A parábola do Bom Samaritano (Lc 10,29-37) é retomada no
século XIX por diversos pintores, entre os quais Delacroix,
em duas versões (1849 e 1852), e Van Gogh que, em 1890,
recria Delacroix em uma de suas mais flamejantes pinturas,
hoje no Kroller-Mueller Museum (Otterlo, Holanda).

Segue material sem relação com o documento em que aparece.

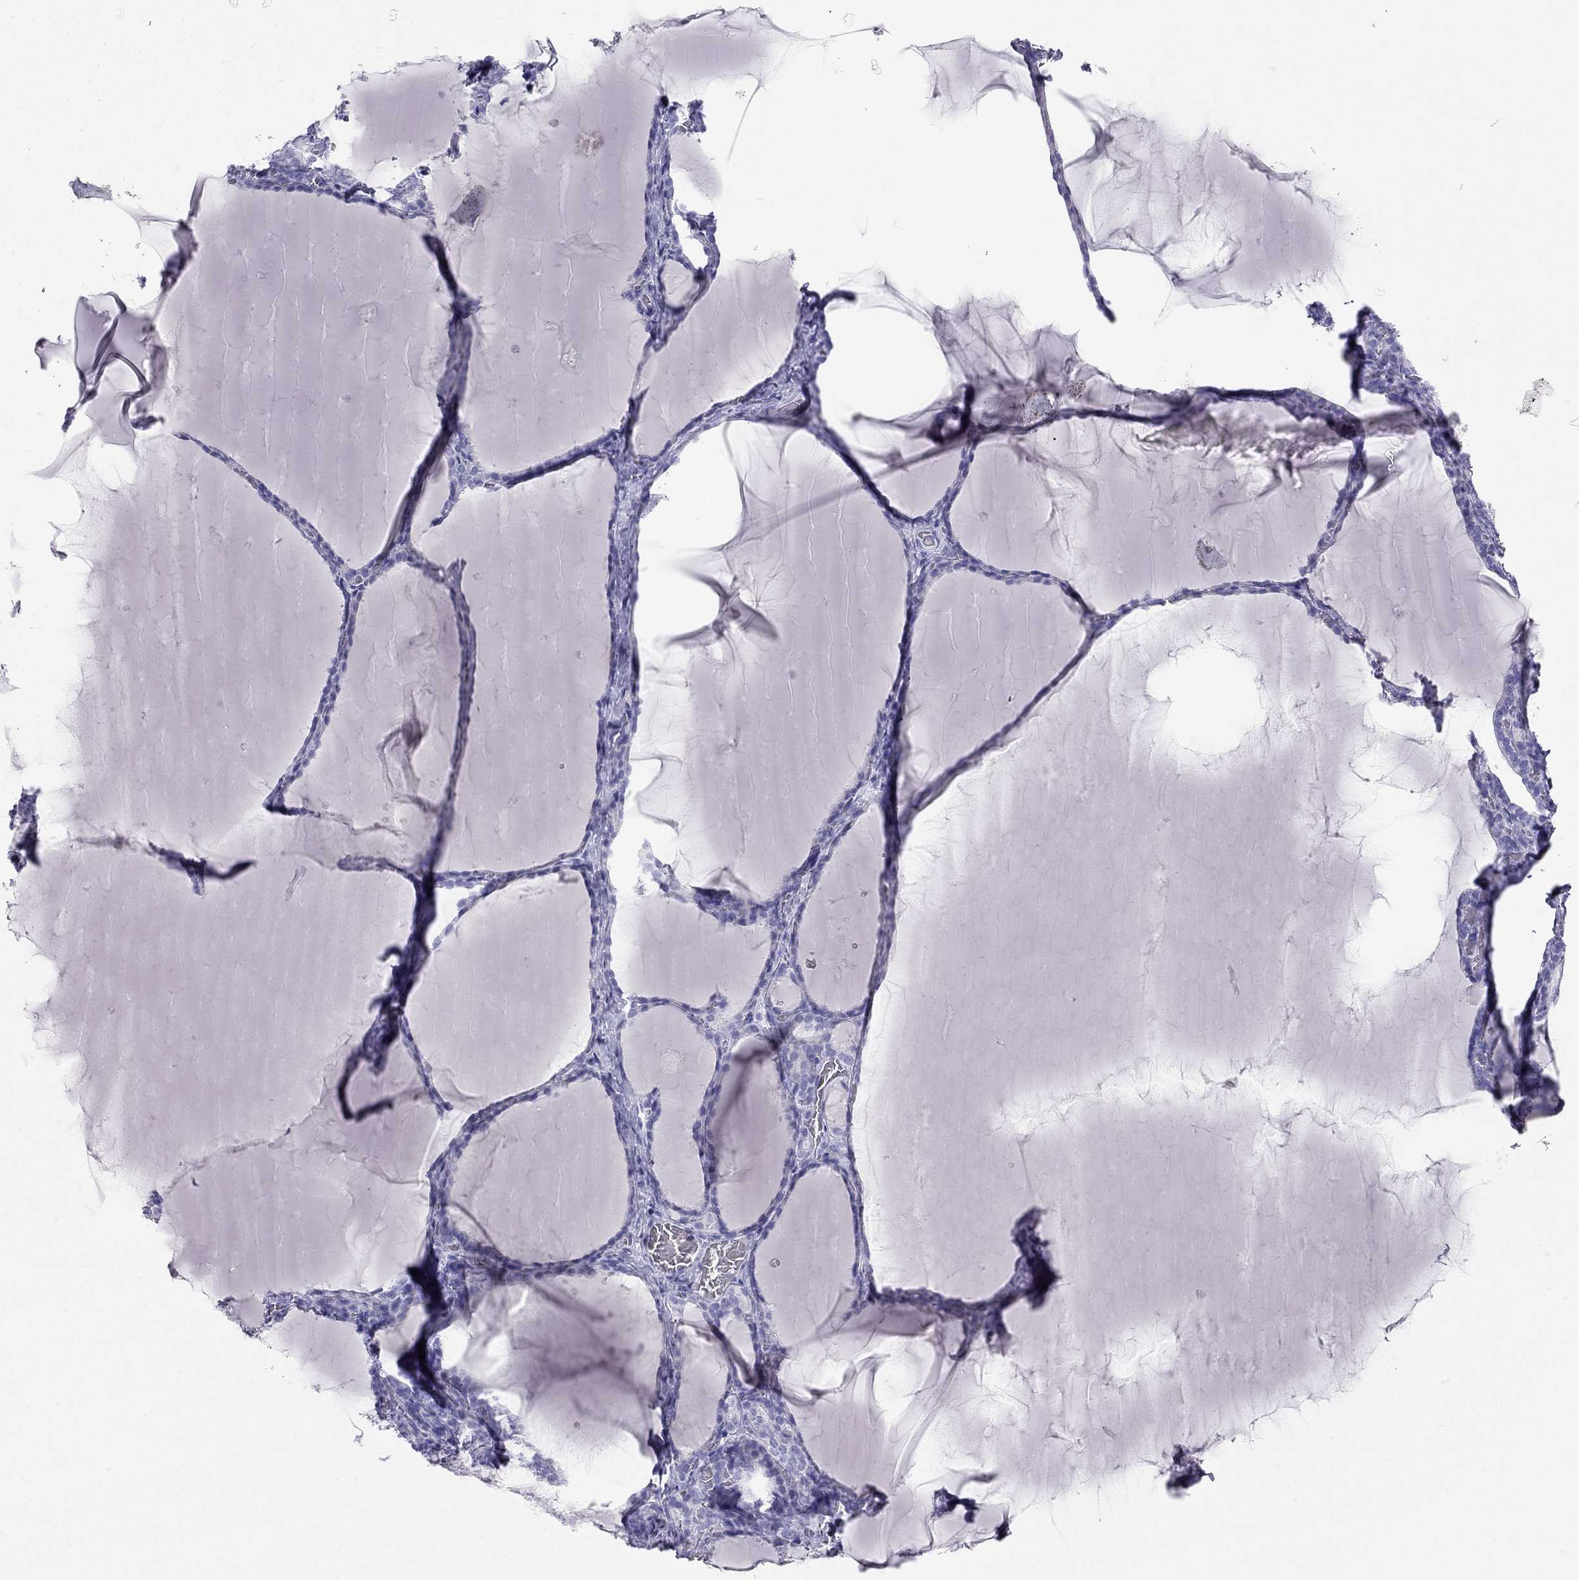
{"staining": {"intensity": "negative", "quantity": "none", "location": "none"}, "tissue": "thyroid gland", "cell_type": "Glandular cells", "image_type": "normal", "snomed": [{"axis": "morphology", "description": "Normal tissue, NOS"}, {"axis": "morphology", "description": "Hyperplasia, NOS"}, {"axis": "topography", "description": "Thyroid gland"}], "caption": "Immunohistochemical staining of normal human thyroid gland demonstrates no significant staining in glandular cells. (Immunohistochemistry (ihc), brightfield microscopy, high magnification).", "gene": "KLRG1", "patient": {"sex": "female", "age": 27}}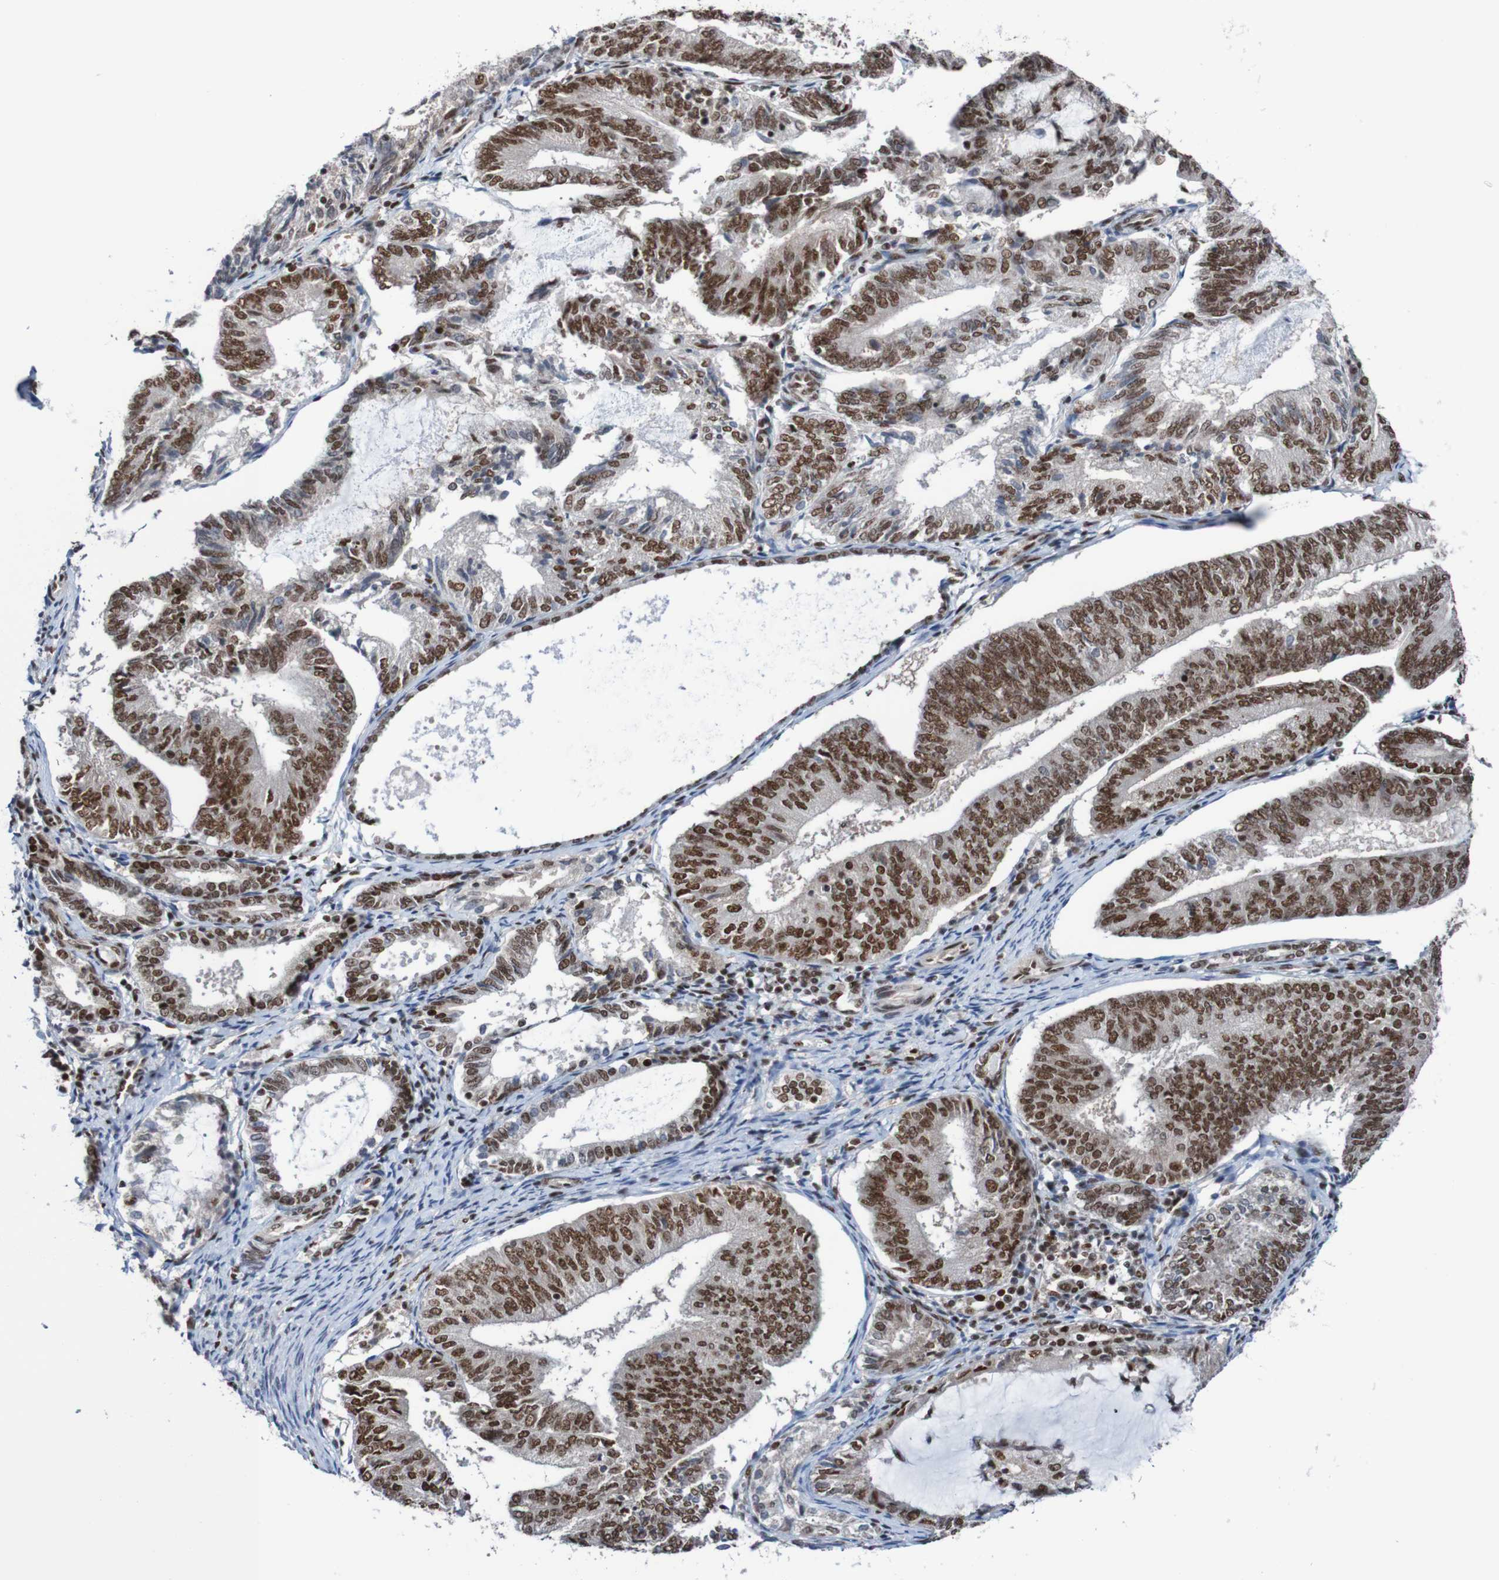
{"staining": {"intensity": "strong", "quantity": ">75%", "location": "nuclear"}, "tissue": "endometrial cancer", "cell_type": "Tumor cells", "image_type": "cancer", "snomed": [{"axis": "morphology", "description": "Adenocarcinoma, NOS"}, {"axis": "topography", "description": "Endometrium"}], "caption": "This micrograph reveals IHC staining of human endometrial cancer (adenocarcinoma), with high strong nuclear positivity in approximately >75% of tumor cells.", "gene": "CDC5L", "patient": {"sex": "female", "age": 81}}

Ferdinand Hodler (1853-1918) elabora duas versões
radicalmente diferentes do tema, sendo a presente obra a
primeira delas, executada num tour de force do
desenho em escorço e de anatomia, quase uma exibição de sua
perícia técnica, aprimorada com Barthélemy Menn, herdeiro da
disciplina do ateliê de Ingres.
É marcante o contraste entre, de um lado, o foco expressivo
no semblante do Bom Samaritano, cuja potência plástica e a
intensidade sentimental ocupam o primeiríssimo plano da
cena, e, de outro, a vulnerabilidade e a fragilidade da
nudez da vítima. E, entretanto, o sentimento comum de
proximidade e de identificação compassiva – de que trata a
parábola – é garantido por uma evidente unidade tonal, um
continuum unificante de tonalidades rosa e salmão.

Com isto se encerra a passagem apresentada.